## EXERCISE GOAL
In the records below, tally the lines that contain the word "Right" and give only that number.

Data records
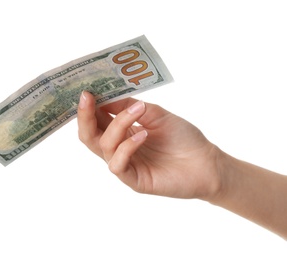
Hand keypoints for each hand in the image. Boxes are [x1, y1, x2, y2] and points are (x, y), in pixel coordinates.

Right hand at [77, 91, 221, 199]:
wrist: (206, 162)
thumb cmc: (183, 138)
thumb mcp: (155, 113)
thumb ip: (130, 106)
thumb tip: (106, 97)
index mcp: (123, 132)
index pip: (97, 119)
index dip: (89, 105)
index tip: (87, 88)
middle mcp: (119, 148)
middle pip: (89, 136)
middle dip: (85, 116)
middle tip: (87, 97)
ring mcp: (126, 164)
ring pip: (104, 146)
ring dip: (117, 125)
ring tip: (138, 111)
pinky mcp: (133, 180)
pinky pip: (117, 164)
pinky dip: (127, 147)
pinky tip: (143, 135)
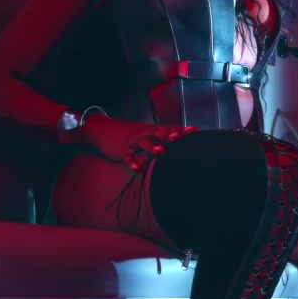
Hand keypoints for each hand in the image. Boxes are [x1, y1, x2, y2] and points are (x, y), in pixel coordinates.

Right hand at [81, 115, 195, 171]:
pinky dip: (132, 162)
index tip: (195, 131)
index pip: (168, 128)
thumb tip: (179, 139)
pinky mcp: (120, 149)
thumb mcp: (146, 132)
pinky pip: (127, 156)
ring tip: (162, 152)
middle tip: (179, 137)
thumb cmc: (129, 132)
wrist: (102, 129)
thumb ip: (161, 136)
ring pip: (143, 143)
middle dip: (168, 135)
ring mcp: (131, 141)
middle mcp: (143, 134)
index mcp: (151, 130)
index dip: (181, 129)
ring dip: (152, 147)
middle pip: (157, 133)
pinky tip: (138, 170)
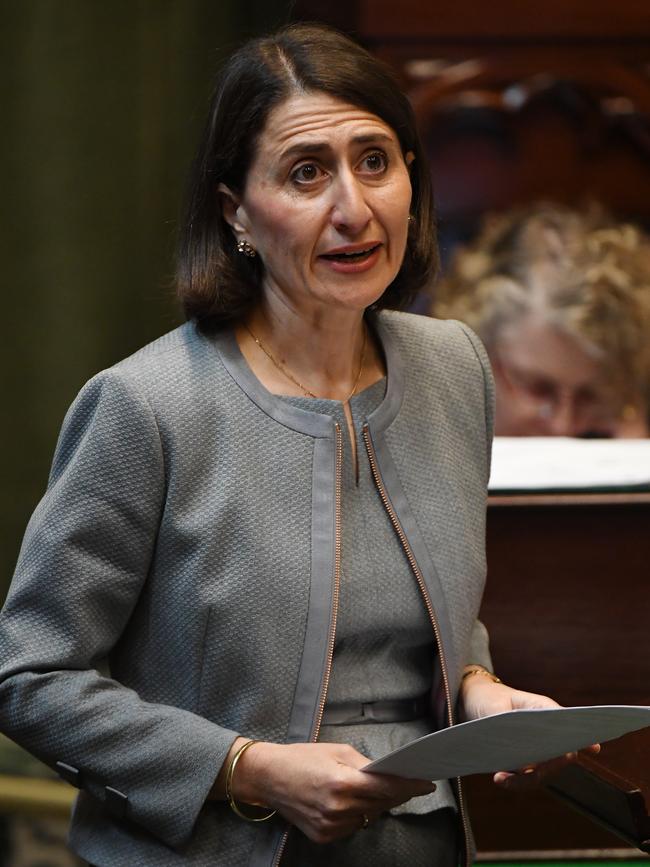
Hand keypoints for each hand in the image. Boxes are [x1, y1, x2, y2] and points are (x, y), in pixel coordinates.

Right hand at [219, 739, 435, 842]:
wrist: (267, 778)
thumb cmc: (302, 757)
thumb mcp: (336, 751)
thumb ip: (364, 765)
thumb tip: (388, 774)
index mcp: (343, 782)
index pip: (387, 788)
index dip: (410, 786)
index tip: (428, 783)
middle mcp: (339, 808)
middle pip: (381, 804)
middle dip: (397, 793)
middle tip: (410, 782)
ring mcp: (331, 826)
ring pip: (369, 817)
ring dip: (377, 804)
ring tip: (379, 790)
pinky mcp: (324, 837)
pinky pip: (353, 826)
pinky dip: (358, 814)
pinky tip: (354, 802)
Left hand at [460, 673, 599, 789]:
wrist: (471, 701)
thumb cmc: (487, 698)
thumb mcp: (495, 707)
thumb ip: (511, 727)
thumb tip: (527, 756)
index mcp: (544, 709)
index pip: (569, 724)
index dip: (583, 737)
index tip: (594, 747)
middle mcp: (545, 730)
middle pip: (560, 756)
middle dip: (546, 769)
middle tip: (527, 773)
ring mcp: (536, 747)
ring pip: (543, 772)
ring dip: (525, 780)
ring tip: (500, 778)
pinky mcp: (523, 759)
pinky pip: (526, 776)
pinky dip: (515, 782)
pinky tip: (499, 779)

## RESULT FOR THIS TASK
3